Every Sunday she cries, and every Sunday I do the only thing I can. I hold her with my right arm, and I hold the hymnal in my left hand, though by that point the book is useless, as we are both crying too hard to sing.

When the music stops we can sit again, and collect ourselves. She opens her canvas bag and searches for the pack of tissues inside. After three weeks I buy a handkerchief and carry it in my pocket on Sunday mornings.

We dry our eyes and blow our noses during the sermon. If I haven’t completely soaked the handkerchief, there’s always the Communion. Once a month the small congregation gathers in a circle at the altar, and Communion wafers are passed, followed by a chalice of grape juice. My mother often chokes on the wafer; her swallowing muscles have weakened, but she’s too determined to call it quits on the body of Christ. Let it dissolve on your tongue, I whisper to her, but even that becomes risky. She tries to wait until we’re back in the pew before spitting it out into the handkerchief.

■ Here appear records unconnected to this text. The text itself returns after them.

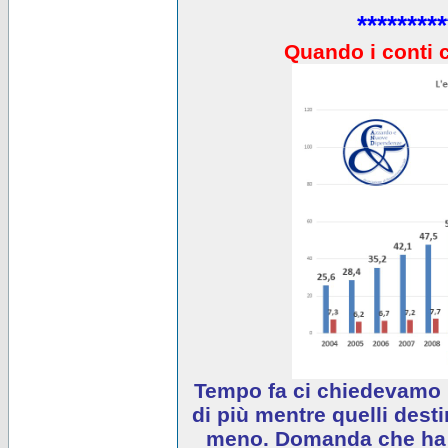
*********
Quando i conti 
Tempo fa ci chiedevamo 
di più mentre quelli desti
meno. Domanda che ha e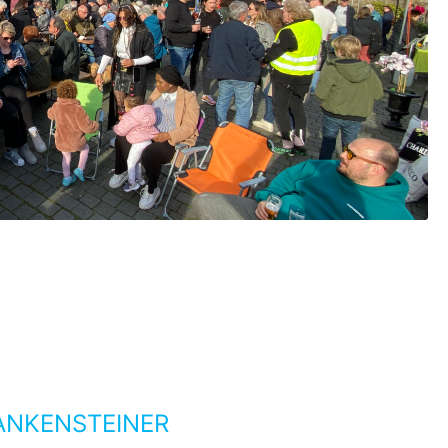
ANKENSTEINER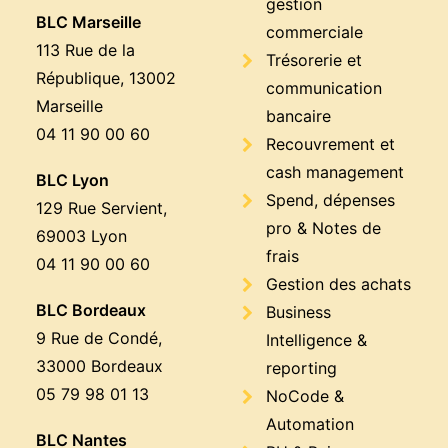
gestion
BLC Marseille
commerciale
113 Rue de la
Trésorerie et
République, 13002
communication
Marseille
bancaire
04 11 90 00 60
Recouvrement et
cash management
BLC Lyon
Spend, dépenses
129 Rue Servient,
pro & Notes de
69003 Lyon
frais
04 11 90 00 60
Gestion des achats
BLC Bordeaux
Business
9 Rue de Condé,
Intelligence &
33000 Bordeaux
reporting
05 79 98 01 13
NoCode &
Automation
BLC Nantes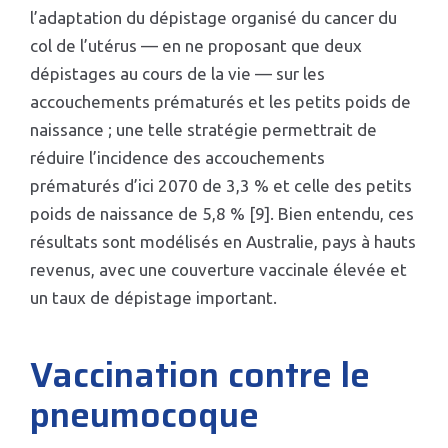
l’adaptation du dépistage organisé du cancer du
col de l’utérus — en ne proposant que deux
dépistages au cours de la vie — sur les
accouchements prématurés et les petits poids de
naissance ; une telle stratégie permettrait de
réduire l’incidence des accouchements
prématurés d’ici 2070 de 3,3 % et celle des petits
poids de naissance de 5,8 % [9]. Bien entendu, ces
résultats sont modélisés en Australie, pays à hauts
revenus, avec une couverture vaccinale élevée et
un taux de dépistage important.
Vaccination contre le
pneumocoque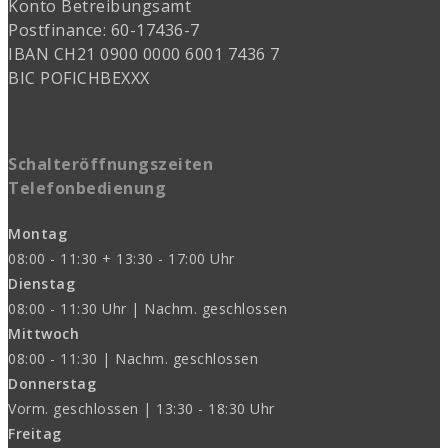
Konto Betreibungsamt
Postfinance: 60-17436-7
IBAN CH21 0900 0000 6001 7436 7
BIC POFICHBEXXX
Schalteröffnungszeiten
Telefonbedienung
Montag
08:00 - 11:30 + 13:30 - 17:00 Uhr
Dienstag
08:00 - 11:30 Uhr | Nachm. geschlossen
Mittwoch
08:00 - 11:30 | Nachm. geschlossen
Donnerstag
Vorm. geschlossen | 13:30 - 18:30 Uhr
Freitag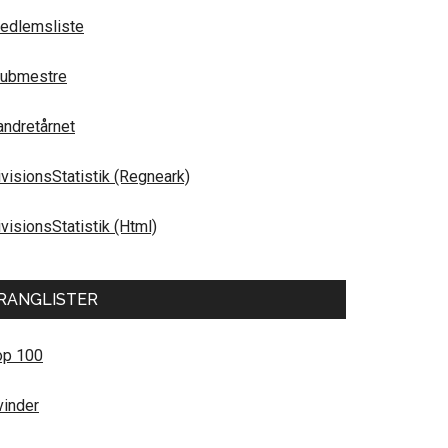
edlemsliste
lubmestre
andretårnet
ivisionsStatistik (Regneark)
visionsStatistik (Html)
RANGLISTER
op 100
vinder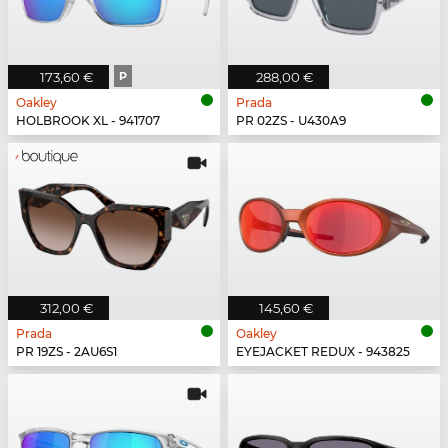
173,60 €
P
288,00 €
Oakley
Prada
HOLBROOK XL - 941707
PR 02ZS - U430A9
312,00 €
145,60 €
Prada
Oakley
PR 19ZS - 2AU6S1
EYEJACKET REDUX - 943825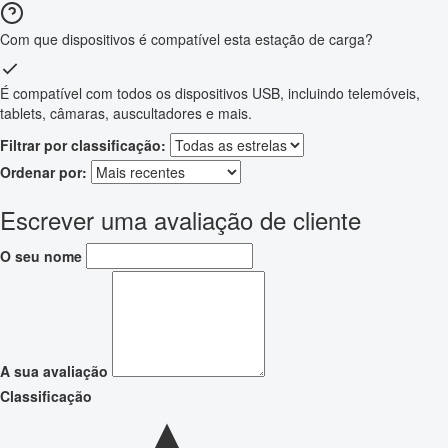
Com que dispositivos é compatível esta estação de carga?
É compatível com todos os dispositivos USB, incluindo telemóveis,
tablets, câmaras, auscultadores e mais.
Filtrar por classificação:
Ordenar por:
Escrever uma avaliação de cliente
O seu nome
A sua avaliação
Classificação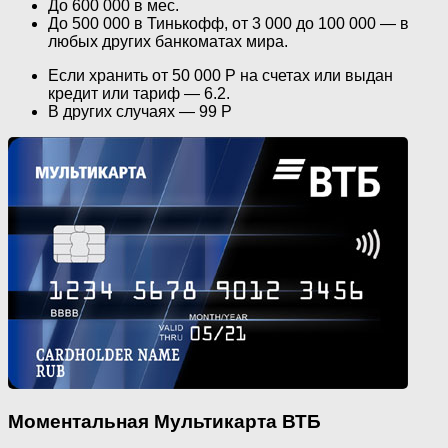
До 600 000 в мес.
До 500 000 в Тинькофф, от 3 000 до 100 000 — в
любых других банкоматах мира.
Если хранить от 50 000 Р на счетах или выдан
кредит или тариф — 6.2.
В других случаях — 99 Р
Моментальная Мультикарта ВТБ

The parishioners are good sports. They notice the tears and the choking and the spit, but look away politely. Sometimes after a service one of them will come up to me, hold my hand between theirs and say “You’re a good son.”

I know they mean well.

One day during the sermon she opens her bag, fishes around inside, then pulls out a pen and her pad of paper. She grasps the pen as well as she can, places the tip against the paper, and scrawls something there. I pretend to pay attention to the sermon, but wonder what she’s up to.

She finishes writing, then turns the pad to me.

I’m afraid I won’t get into heaven, it says.

I swallow and blink. I read it twice before I breathe again. Then I turn to her.

“I’m not,” I say.

Later that night, after dinner, she comes up the stairs from the basement, something in her hand. She laughs silently, mouth open, eyes shining. She hands me the handkerchief, laundered and folded into a square.